僕は高校に入学した頃に購入した愛着のあるスケートボードに視線を落とす。
——あの頃の僕は男が嫌いだったな……そっかあれから5ヶ月か。
たった5ヶ月で苦手だった弟は変わり僕の生活が変わった。もちろんいい意味で。
そんな僕は肥田晶18歳。来月からは念道具を開発販売している二ノ宮念道社で働く社会人だ。
しかも僕が続けたいと思っていたサイキックスポーツのチームのある企業で、ありがたいことに社員寮も完備していた。
「そういえばタケトくんと初めて会ったのもここの河川敷だったな……」
タケトくんと初めて会ったあの時の僕は男性であるタケトくんのことをかなり警戒していた。
傲慢横柄当たり前。男はその時の気分によって態度がころころ変わる。
だが、そんな君の側には保護官もおらず態度も弟とは全然違った。というか今まで見てきたどんな男性とも違った。
気づけば一緒にスケートボードをやっていたよ。ほんと不思議な男の子だった。
そんな君は同じ学校でとにかく目立っていた。無理もない、君は学校では唯一の男性だったから。教室に居ても君が話題に上がらない日はない。

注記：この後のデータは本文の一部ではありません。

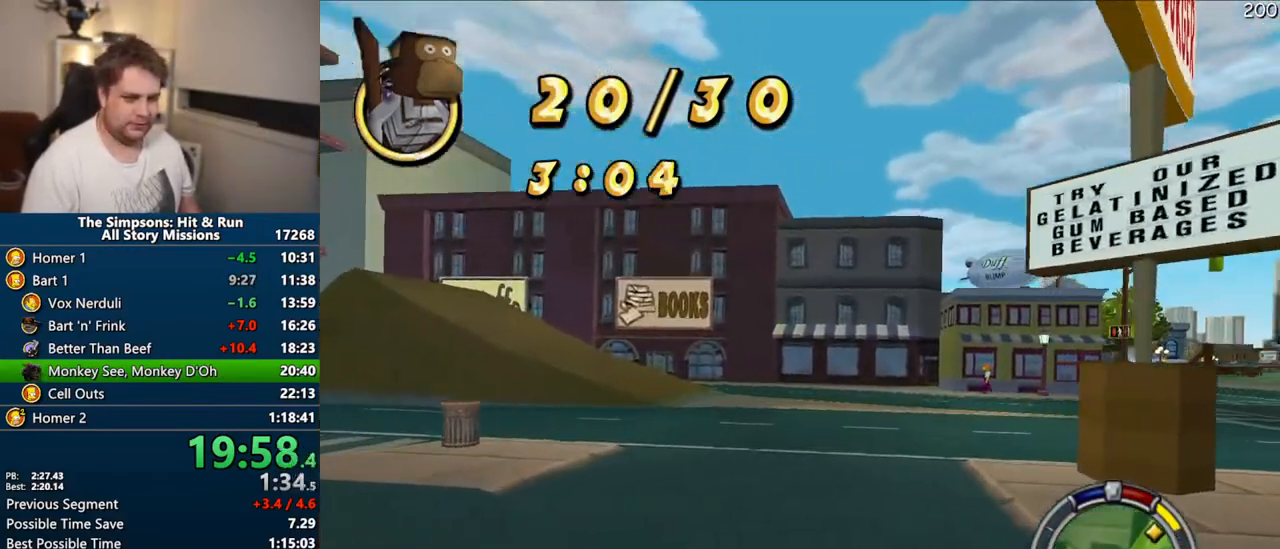
{"buttons": ["CROSS"], "left_stick": "right", "right_stick": "center", "events": [[100, "CIRCLE", "down"], [183, "CIRCLE", "up"], [233, "CROSS", "down"], [317, "right_stick", "down"], [500, "right_stick", "center"]]}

自分から近づく事はしなかったが君が何をしたか、何をしているのか、どこにいるのか、ちょっとした些細な話でさえ教室にいても普通に耳に入る。
それでいて女性に優しく横柄な態度をとることもない。そんなみんなの話を何度も耳にすれば、君に抱く印象は自然と好意的になものになっていたよ。
体育祭では意図せず接点があった。
君はウワサ通りの優しい人物で、尚更好感が持てたが、だが、そんな時に決まってチラつくのが弟の顔。
恐怖が勝りそれ以上近づくことはできなかった。
それでも気になっていたタケトくんを追って文化祭ではステージ上に立つ君の姿を遠目に見れば君の歌声に感動して心が震えた……

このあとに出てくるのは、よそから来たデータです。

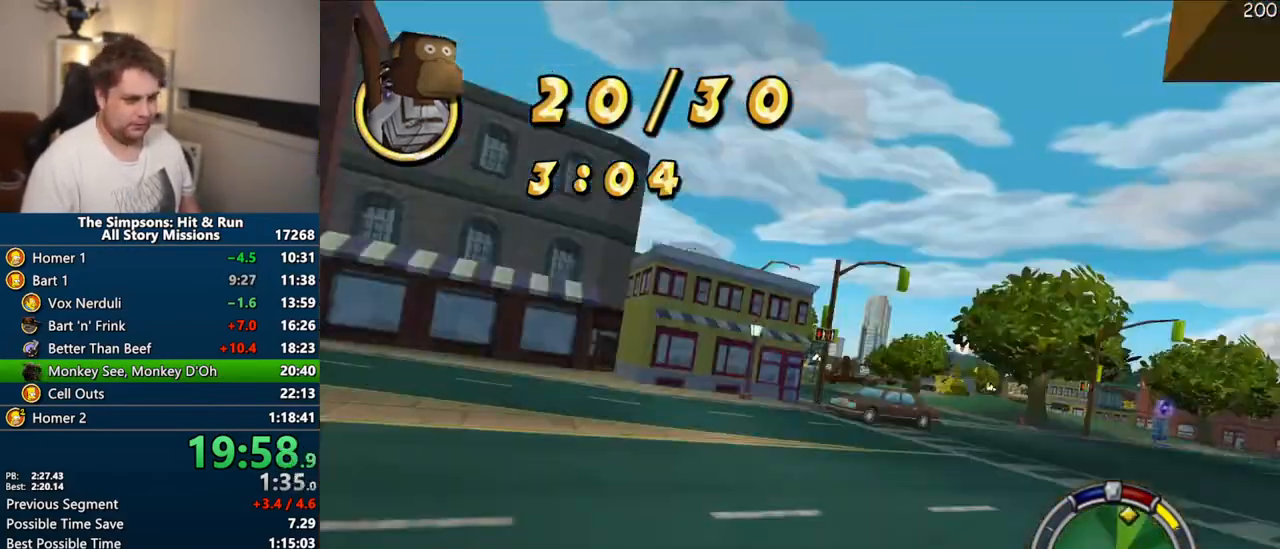
{"buttons": ["CROSS"], "left_stick": "center", "right_stick": "center", "events": [[117, "left_stick", "center"], [333, "left_stick", "right"], [467, "left_stick", "center"]]}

しばらくすると君とコラボしたことのあるネッチューバーが切り抜き動画をアップしていて私はそれを何度も視聴した。
そうこうするうちに君を中心として活動する武装女子チャンネルが開設されていると耳にして、僕はすぐにチャンネル登録をした。
その歌に僕は毎日のように励まされることになった。というのも僕は弟から見下され、母はそんな弟ばかりを可愛がり僕は居ない子扱いだった。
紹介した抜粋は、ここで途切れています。